THINGS TO DO
A – In the article about Dang's scholarship award, set down everything from "Dang, a recent" down to "University in China.".
B – According to the article about Dang's scholarship award, how much scholarship money came with the National Security Education Program Award?
C – Extend the article about Dang's scholarship award past its final sentence.

TEXT BLOCK
• • • • • • •
Dang, a recent graduate from City College of San Francisco, was the only student from a community college to win this year’s National Security Education Program Award, which she accepted during a ceremony in Washington, D.C., this June. It was an honor that also included scholarship money worth $20,000 to study one year at Nanjing University and Beijing University in China. 

The application process was complex and rigorous, but Dang’s NSEP advisor, Sue Light, former Dean of International Relations at City College of San Francisco, saw her true potential.

“She’s a very bright girl and focused. If she has an idea that she is going to do something, she will,” Light says, also noting that this experience to study abroad is an enormous benefit to community college students like Dang. “I know we have very brilliant students here, and we don’t have a lot to offer them, except helping them get into good universities. Something like this really brings them out of the woodwork.”

Dang, 22, who is now enrolled at UC Berkeley’s International Relations program as a junior, will begin her studies in China this spring.
• • • • • • •
ROWS
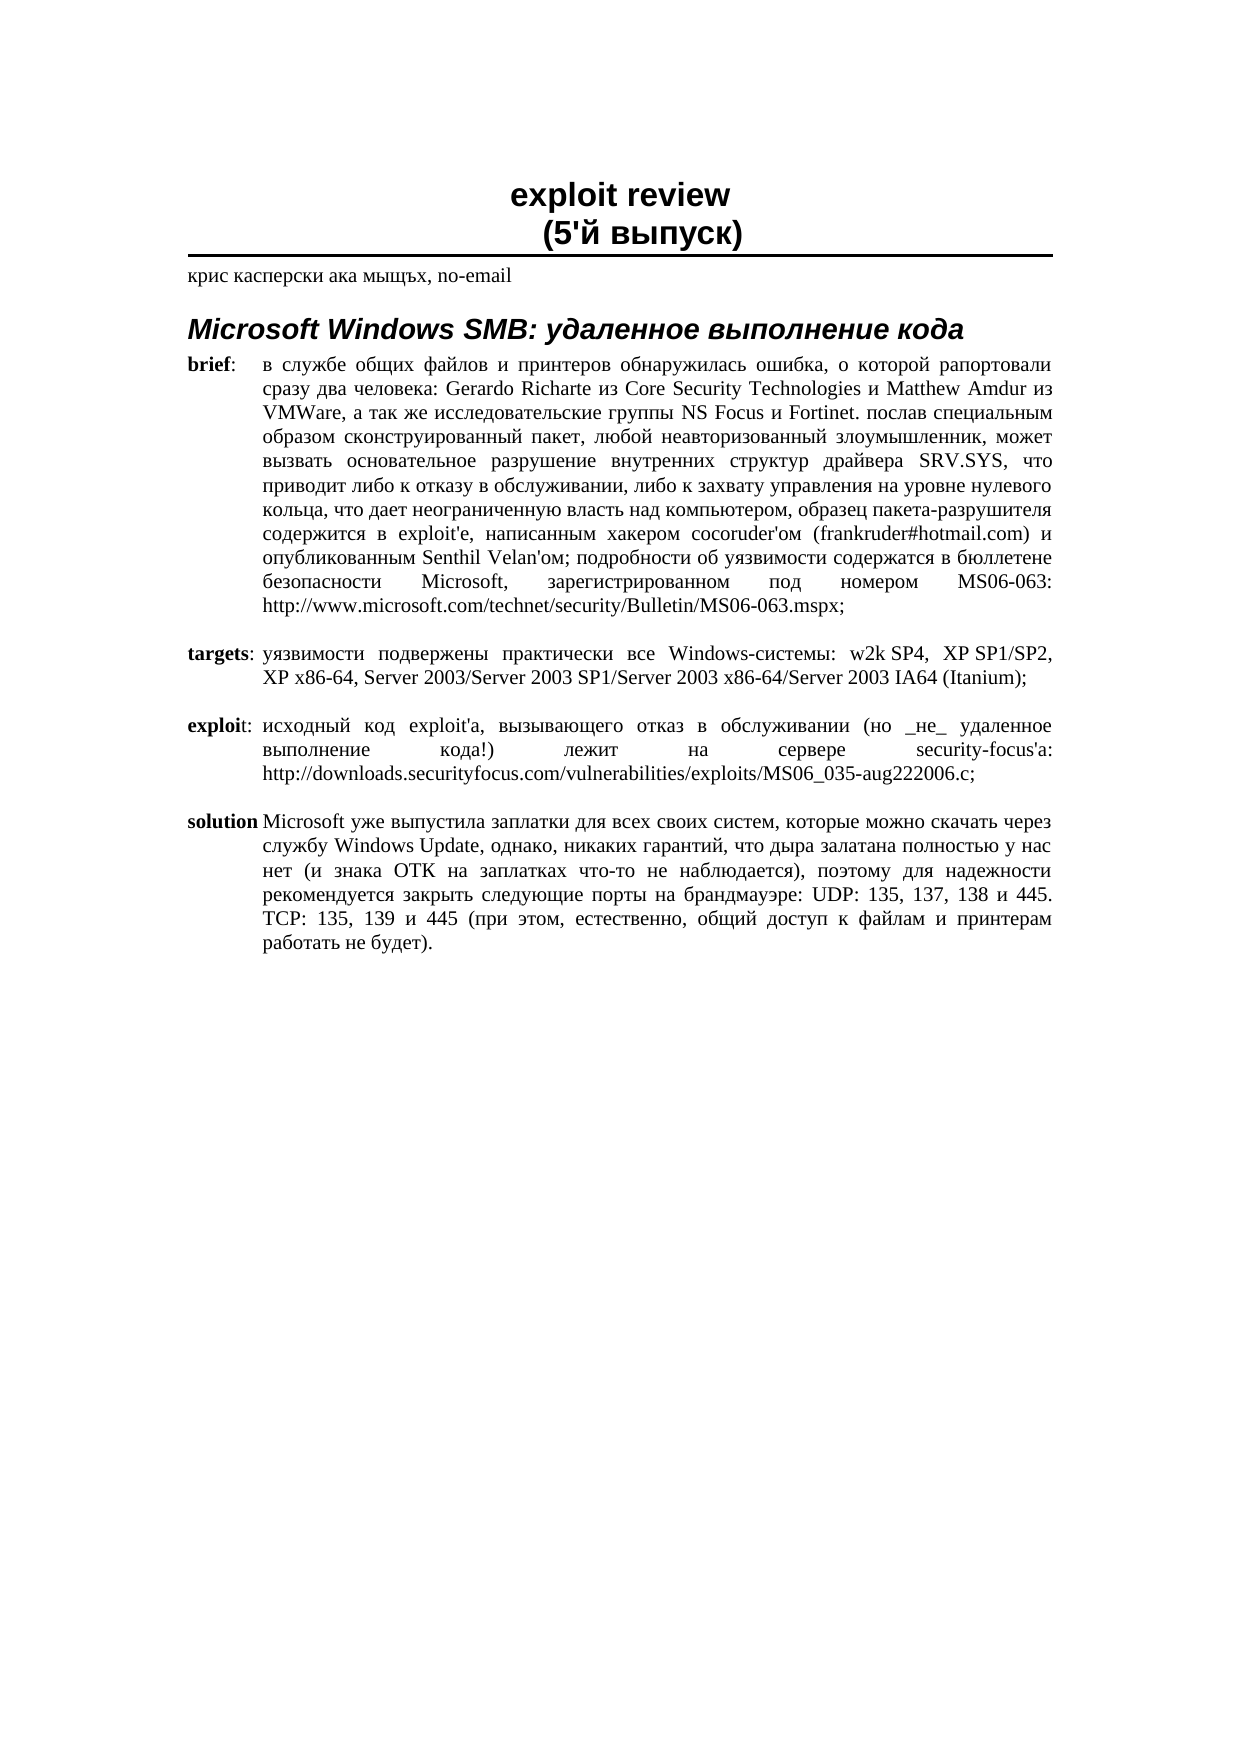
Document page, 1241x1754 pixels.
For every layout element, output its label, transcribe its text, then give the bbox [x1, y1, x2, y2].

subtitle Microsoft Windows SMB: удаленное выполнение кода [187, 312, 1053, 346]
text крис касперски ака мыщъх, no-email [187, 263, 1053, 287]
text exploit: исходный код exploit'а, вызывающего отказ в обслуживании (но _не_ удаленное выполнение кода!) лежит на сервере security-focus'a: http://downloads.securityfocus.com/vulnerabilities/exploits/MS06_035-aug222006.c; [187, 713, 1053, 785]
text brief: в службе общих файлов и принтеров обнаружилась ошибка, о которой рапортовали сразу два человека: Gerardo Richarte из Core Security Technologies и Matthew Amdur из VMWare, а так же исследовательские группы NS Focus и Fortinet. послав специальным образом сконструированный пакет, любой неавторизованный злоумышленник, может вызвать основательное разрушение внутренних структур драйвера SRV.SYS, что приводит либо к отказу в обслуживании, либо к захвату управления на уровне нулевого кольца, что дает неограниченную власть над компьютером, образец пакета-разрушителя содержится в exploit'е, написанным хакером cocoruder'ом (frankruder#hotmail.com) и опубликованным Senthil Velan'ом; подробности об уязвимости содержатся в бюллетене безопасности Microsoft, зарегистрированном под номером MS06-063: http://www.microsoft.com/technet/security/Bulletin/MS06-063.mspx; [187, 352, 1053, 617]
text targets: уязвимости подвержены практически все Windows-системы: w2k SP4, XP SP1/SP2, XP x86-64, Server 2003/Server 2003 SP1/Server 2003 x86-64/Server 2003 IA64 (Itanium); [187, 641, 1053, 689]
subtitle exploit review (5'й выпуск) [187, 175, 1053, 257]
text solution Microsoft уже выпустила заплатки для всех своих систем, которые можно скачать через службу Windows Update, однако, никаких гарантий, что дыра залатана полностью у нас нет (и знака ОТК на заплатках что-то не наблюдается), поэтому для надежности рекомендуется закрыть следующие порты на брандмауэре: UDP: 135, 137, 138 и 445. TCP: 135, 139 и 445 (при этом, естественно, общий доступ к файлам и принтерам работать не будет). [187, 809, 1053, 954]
• • • • • • •
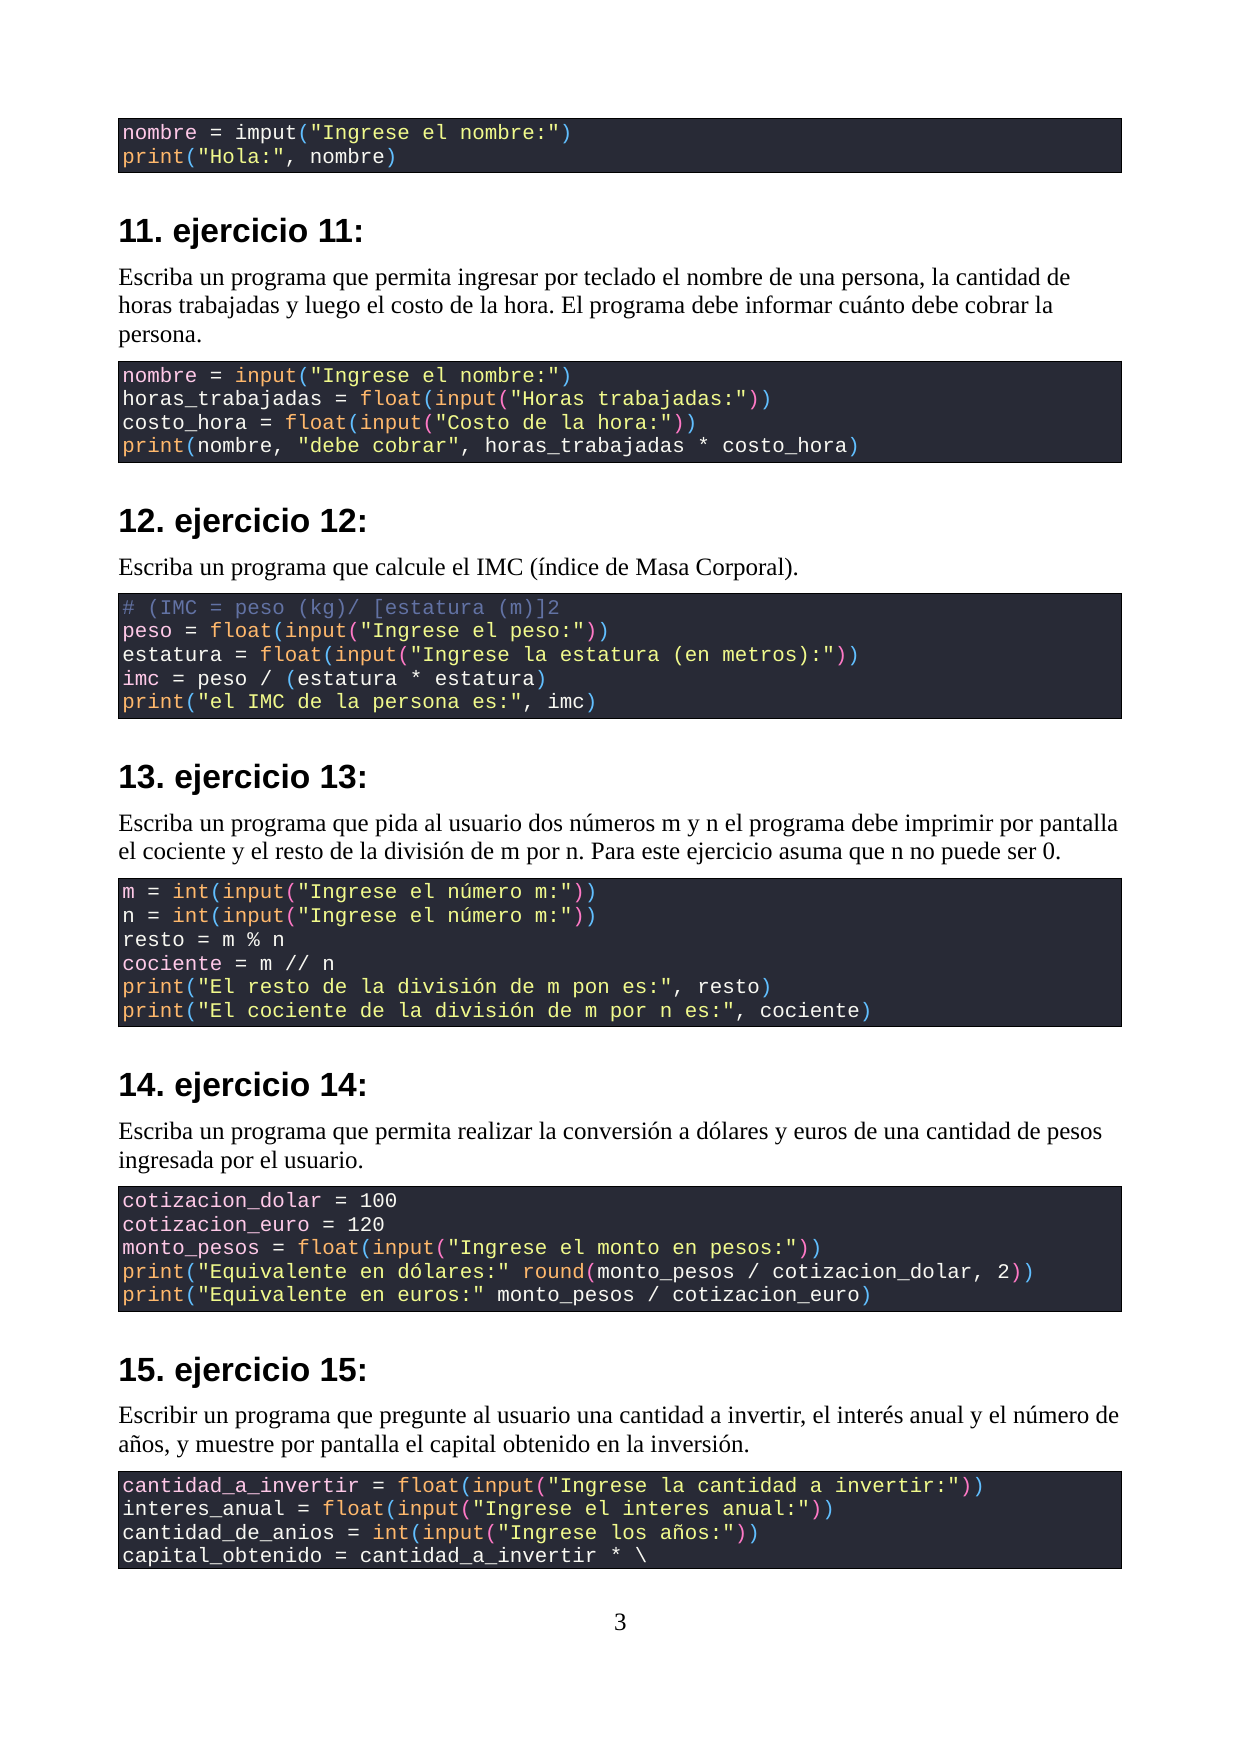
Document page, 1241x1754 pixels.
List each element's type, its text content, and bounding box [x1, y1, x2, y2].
• • • • • • •
ANSWERS TO EACH TASK
A –
Dang, a recent graduate from City College of San Francisco, was the only student from a community college to win this year’s National Security Education Program Award, which she accepted during a ceremony in Washington, D.C., this June. It was an honor that also included scholarship money worth $20,000 to study one year at Nanjing University and Beijing University in China.

B – $20,000

C –
Although Dang was born and raised in San Francisco, her parents are Chinese, and they lived in Cambodia until they immigrated to the United States before she was born. As a child of immigrants, Dang has seen her family struggle to make ends meet. Her parents took on menial jobs as dishwashers, babysitters and store clerks — any job that required minimal English language skills.

“Even though they tried to go to the community college and learn English, they couldn’t stay in class because of the work load at home and trying to make a living at the same time,” Dang says. “They understand some English, but hope that their kids can assimilate, so it could help out in the future.”